Calls to ‘Defund the Police’ were amplified during the unprecedented protests that followed the death of George Floyd in 2020. Here in Vancouver, the call comes from community groups reacting to a ballooning police budget and an alarming trend toward the criminalization of poverty. On any front, the term ‘defunding the police’ is still wildly misunderstood. It doesn’t mean that there would be no police. What it does mean is a reallocation of funds to invest in alternatives to policing. It means indigenous, peer-led, mental health outreach teams, and the redistribution of a budget that eats up 21% of our tax dollars (FYI, that’s about $800 per minute). This column explores some of the community groups in Vancouver that could use some of those funds. Today I’d like to introduce you to the Yarrow Society.
WHO | The Yarrow Intergenerational Society for Justice, as it’s more formally known, is a non-profit society that grew out of a desire to bridge the intergenerational divide by connecting youth with low-income immigrant seniors in Chinatown and the Downtown Eastside. It currently consists of a Board of Directors (primarily youth), and a trim six-person staff.

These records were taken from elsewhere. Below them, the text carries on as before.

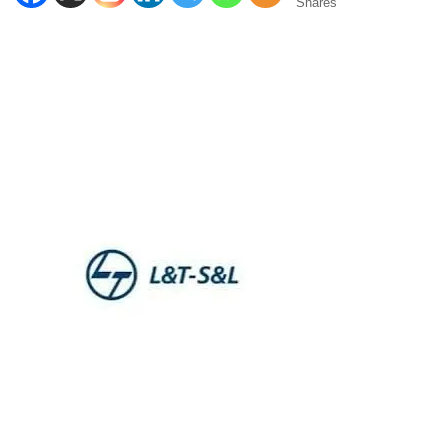
Shares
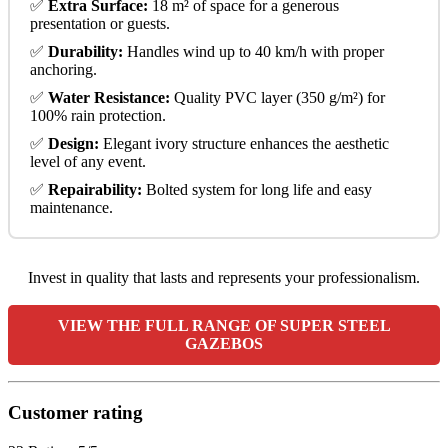
✅
Extra Surface:
18 m² of space for a generous
presentation or guests.
✅
Durability:
Handles wind up to 40 km/h with proper
anchoring.
✅
Water Resistance:
Quality PVC layer (350 g/m²) for
100% rain protection.
✅
Design:
Elegant ivory structure enhances the aesthetic
level of any event.
✅
Repairability:
Bolted system for long life and easy
maintenance.
Invest in quality that lasts and represents your professionalism.
VIEW THE FULL RANGE OF SUPER STEEL
GAZEBOS
Customer rating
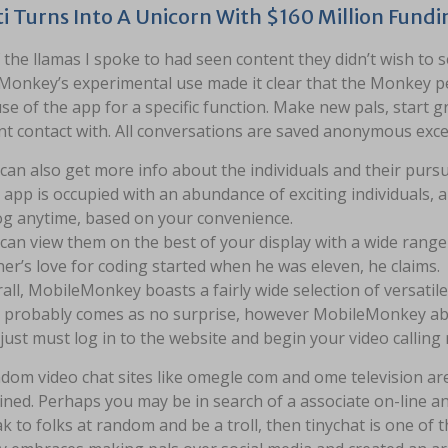
i Turns Into A Unicorn With $160 Million Fund
the llamas I spoke to had seen content they didn’t wish to 
 Monkey’s experimental use made it clear that the Monkey pe
e of the app for a specific function. Make new pals, start 
t contact with. All conversations are saved anonymous excep
can also get more info about the individuals and their pursu
 app is occupied with an abundance of exciting individuals, an
og anytime, based on your convenience.
can view them on the best of your display with a wide range 
er’s love for coding started when he was eleven, he claims.
all, MobileMonkey boasts a fairly wide selection of versatil
 probably comes as no surprise, however MobileMonkey abso
just must log in to the website and begin your video callin
dom video chat sites like omegle com and ome television are 
ined. Perhaps you may be in search of a associate on-line a
k to folks at random and be a troll, then tinychat is one of 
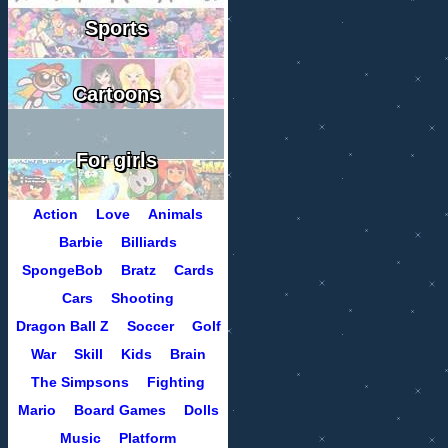
Sports
Cartoons
For girls
Action
Love
Animals
Barbie
Billiards
SpongeBob
Bratz
Cards
Cars
Shooting
Dragon Ball Z
Soccer
Golf
War
Skill
Kids
Brain
The Simpsons
Fighting
Mario
Board Games
Dolls
Music
Platform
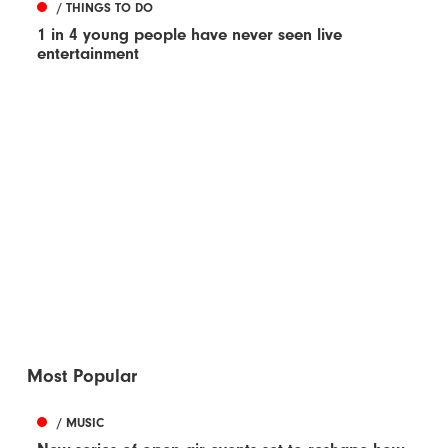
/ THINGS TO DO
1 in 4 young people have never seen live
entertainment
Most Popular
/ MUSIC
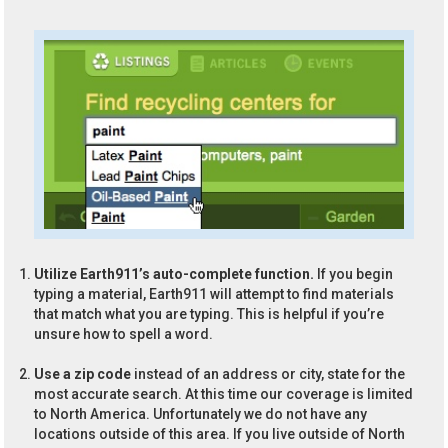
Utilize Earth911’s auto-complete function.
If you begin
typing a material, Earth911 will attempt to find materials
that match what you are typing. This is helpful if you’re
unsure how to spell a word.
Use a zip code
instead of an address or city, state for the
most accurate search. At this time our coverage is limited
to North America. Unfortunately we do not have any
locations outside of this area. If you live outside of North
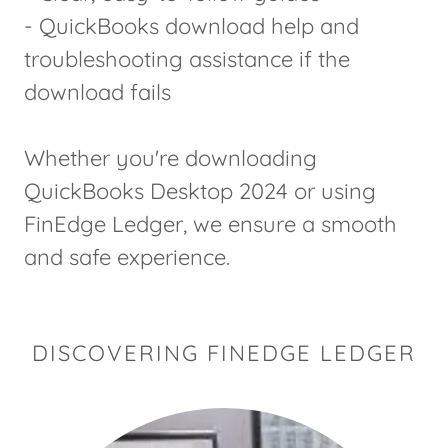
- QuickBooks download help and
troubleshooting assistance if the
download fails
Whether you're downloading
QuickBooks Desktop 2024 or using
FinEdge Ledger, we ensure a smooth
and safe experience.
DISCOVERING FINEDGE LEDGER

A large part of Yarrow’s work is in their public programming which ranges from providing seniors with translation services, face masks and vaccination clinics to partnering seniors with youth to help reduce isolation, and even to delivering fully subsidized, fresh, and culturally appropriate groceries to seniors living in Chinatown and the Downtown Eastside.
In addition to it’s focus on supportive programming, The Yarrow Society provides grassroots action and representation in situations that threaten seniors in the Chinatown. Recently, Yarrow spoke up for seniors practicing Tai Chi in a city-owned mall after they were kicked out by mall managers. They also mobilizing protestors and speaking out against the controversial Chinatown condo project at 105 Keefer Street.

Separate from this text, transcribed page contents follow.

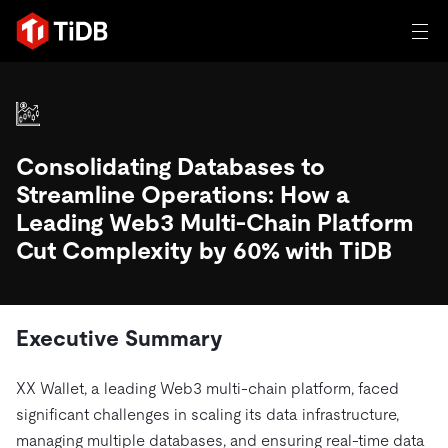
일체 포함
TIDB for agentic AI
Consolidating Databases to
제품
에이전트형 AI용 데이터베이스
Persistent Context for AI Agen
Streamline Operations: How a
AI 애플리케이션 구축
벡터 검색 및 RAG
Leading Web3 Multi-Chain Platform
Cut Complexity by 60% with TiDB
솔루션
혁신가들이 트랜잭션, 인공지능 및 기타 최신 애플리케이션
에 활용하기 위해 신뢰하는 오픈 소스 분산 SQL 데이터베이
고객 성공 사례
스입니다.
자원
Executive Summary
전 세계 혁신 선도 기업들이 신뢰하고 검증한 제품입니다.
제품 개요
학습하기
XX Wallet, a leading Web3 multi-chain platform, faced
산업별
회사
배포 옵션
블로그
significant challenges in scaling its data infrastructure,
일체 포함
핀테크
TiDB Cloud
TiDB Self-Managed
managing multiple databases, and ensuring real-time data
전자책 및 백서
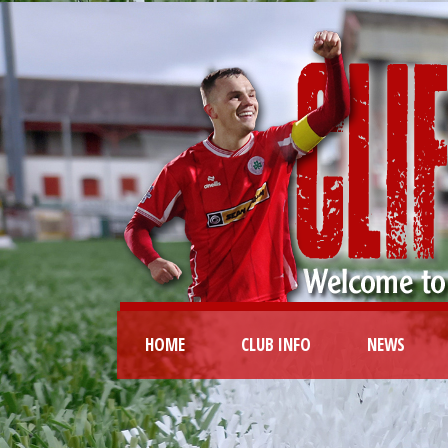
HOME
CLUB INFO
NEWS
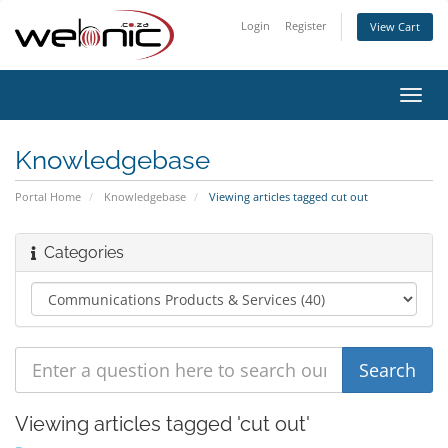
Login
Register
View Cart
Toggl
navig
Knowledgebase
Portal Home
Knowledgebase
Viewing articles tagged cut out
Categories
Viewing articles tagged 'cut out'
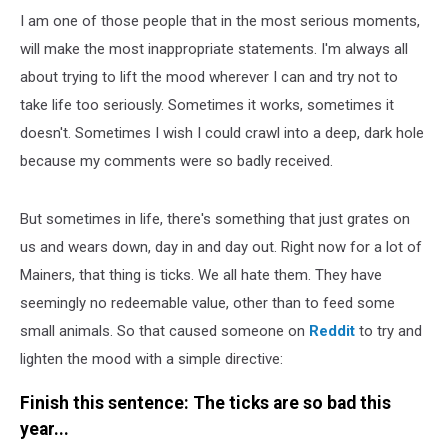
I am one of those people that in the most serious moments,
will make the most inappropriate statements. I'm always all
about trying to lift the mood wherever I can and try not to
take life too seriously. Sometimes it works, sometimes it
doesn't. Sometimes I wish I could crawl into a deep, dark hole
because my comments were so badly received.
But sometimes in life, there's something that just grates on
us and wears down, day in and day out. Right now for a lot of
Mainers, that thing is ticks. We all hate them. They have
seemingly no redeemable value, other than to feed some
small animals. So that caused someone on
Reddit
to try and
lighten the mood with a simple directive:
Finish this sentence: The ticks are so bad this
year...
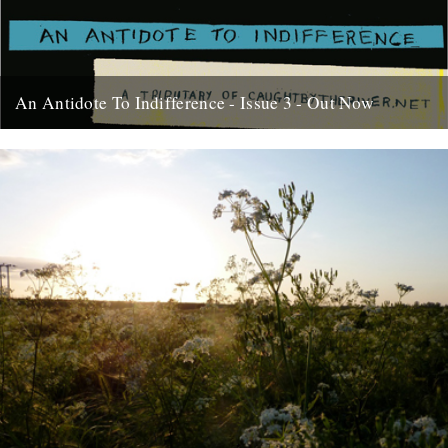
An Antidote To Indifference - Issue 3 - Out Now
At last, here's issue number 3 of our occasional foray into print and
paper. This issue of An Antidote To...
16th May 2012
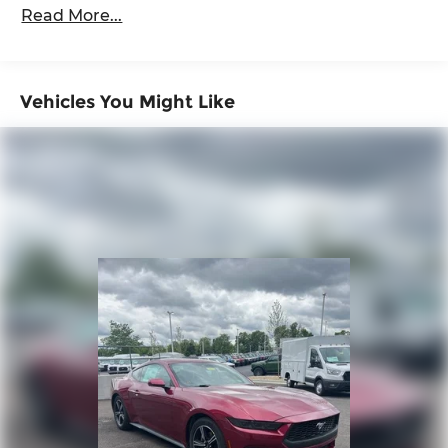
36,000 miles
Read More...
Vehicles You Might Like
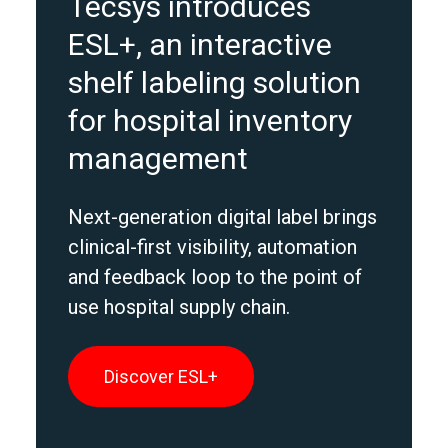
Tecsys introduces
ESL+, an interactive
shelf labeling solution
for hospital inventory
management
Next-generation digital label brings
clinical-first visibility, automation
and feedback loop to the point of
use hospital supply chain.
Discover ESL+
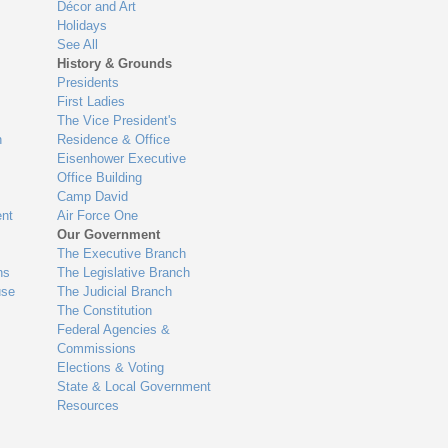
Décor and Art
Holidays
See All
History & Grounds
Presidents
First Ladies
The Vice President's
n
Residence & Office
Eisenhower Executive
Office Building
Camp David
nt
Air Force One
Our Government
The Executive Branch
ns
The Legislative Branch
use
The Judicial Branch
The Constitution
Federal Agencies &
Commissions
Elections & Voting
State & Local Government
Resources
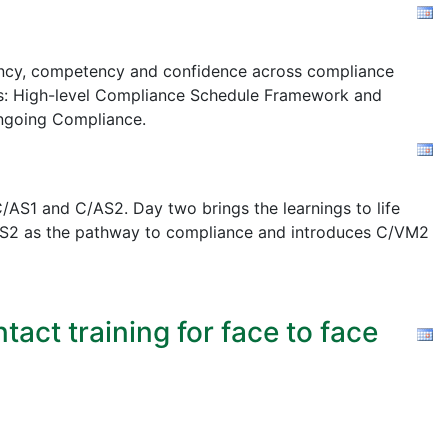
stency, competency and confidence across compliance
s:
High-level Compliance Schedule Framework and
ngoing Compliance.
AS1 and C/AS2. Day two brings the learnings to life
 C/AS2 as the pathway to compliance and introduces C/VM2
act training for face to face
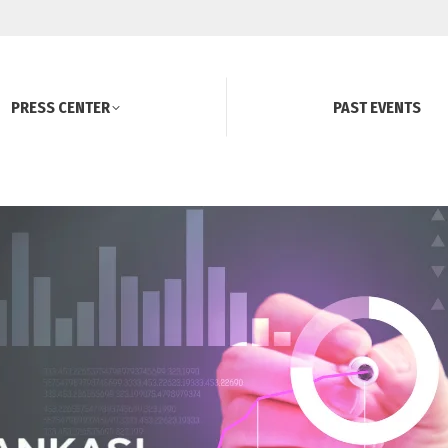
PRESS CENTER
PAST EVENTS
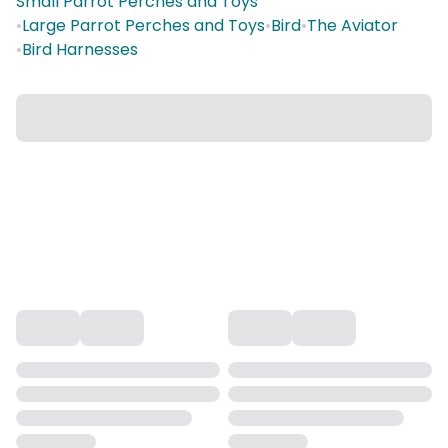
Small Parrot Perches and Toys
•
Large Parrot Perches and Toys
•
Bird
•
The Aviator
•
Bird Harnesses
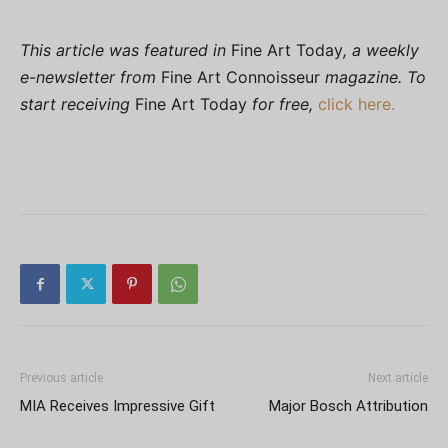
This article was featured in
Fine Art Today
, a weekly
e-newsletter from
Fine Art Connoisseur
magazine. To
start receiving
Fine Art Today
for free,
click here.
Previous article
Next article
MIA Receives Impressive Gift
Major Bosch Attribution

NOTE: Though the developer (Beedie) eventually won approval for the Keefer Street project, Yarrow intends to further engage with those who may ultimately be displaced by re-envisioning, to talk about how the space could be used by putting on a “Collage & Karaoke” night on July 28th (intended to “demonstrate to various levels of government that 105 Keefer has the potential to become so much more for the community than just luxury condos”).

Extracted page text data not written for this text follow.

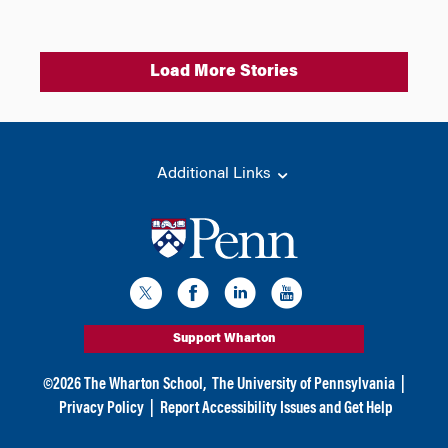
Load More Stories
Additional Links
Support Wharton
©
2026
The Wharton School,
The University of Pennsylvania
|
Privacy Policy
|
Report Accessibility Issues and Get Help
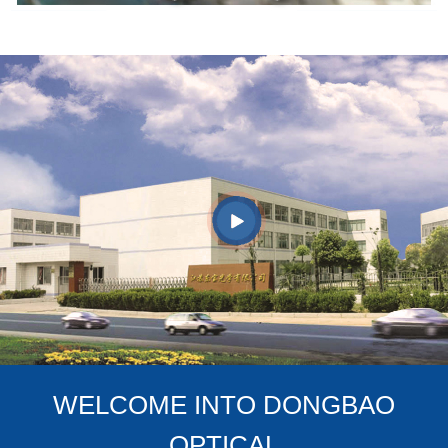
WELCOME INTO DONGBAO
OPTICAL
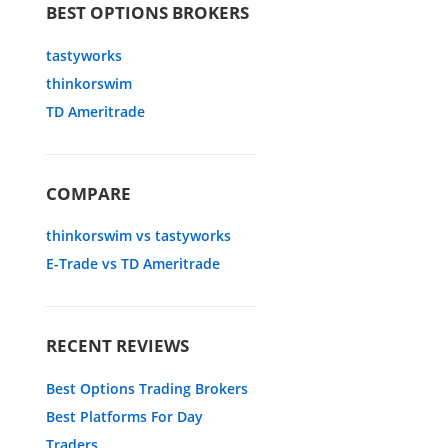
BEST OPTIONS BROKERS
tastyworks
thinkorswim
TD Ameritrade
COMPARE
thinkorswim vs tastyworks
E-Trade vs TD Ameritrade
RECENT REVIEWS
Best Options Trading Brokers
Best Platforms For Day
Traders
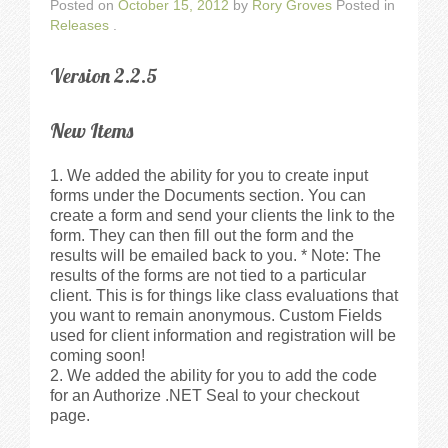
Walkthrough
Posted on
October 15, 2012
by
Rory Groves
Posted in
Releases
.
Releases
Version 2.2.5
Add-Ons
New Items
Testimonials
We added the ability for you to create input
forms under the Documents section. You can
create a form and send your clients the link to the
Try It
form. They can then fill out the form and the
results will be emailed back to you. * Note: The
Request a Demo
results of the forms are not tied to a particular
client. This is for things like class evaluations that
you want to remain anonymous. Custom Fields
Help
used for client information and registration will be
coming soon!
We added the ability for you to add the code
FAQs
for an Authorize .NET Seal to your checkout
page.
Articles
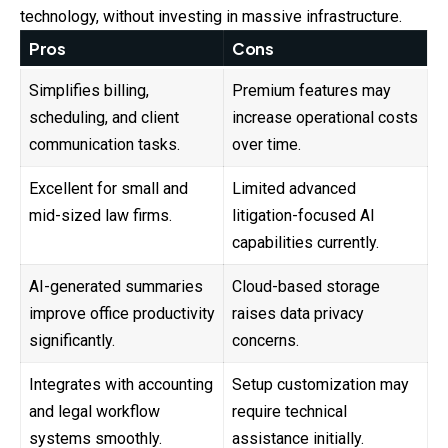
technology, without investing in massive infrastructure.
Pros
Cons
Simplifies billing,
Premium features may
scheduling, and client
increase operational costs
communication tasks.
over time.
Excellent for small and
Limited advanced
mid-sized law firms.
litigation-focused AI
capabilities currently.
AI-generated summaries
Cloud-based storage
improve office productivity
raises data privacy
significantly.
concerns.
Integrates with accounting
Setup customization may
and legal workflow
require technical
systems smoothly.
assistance initially.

WHY | The tremendous importance of this sort of work was underscored by the heat dome circa 2021, which disproportionately and tragically affected seniors living alone. In a city known for its social isolation, Yarrow Society fills a vacuum with small acts of mutual aid and connection. For further reading, check out this illuminating Tyee profile by Yarrow volunteer and organizer Sean Cao.
Yarrow is committed to making life more enjoyable for seniors in Chinatown. They can’t make the kind of connections needed to sustain a marginalized community without funding. Safe cities are cities where all members are engaged and looked after. By redistributing some of the money we put into policing, a group like Yarrow could ensure they continue to care for their community and advocate for justice.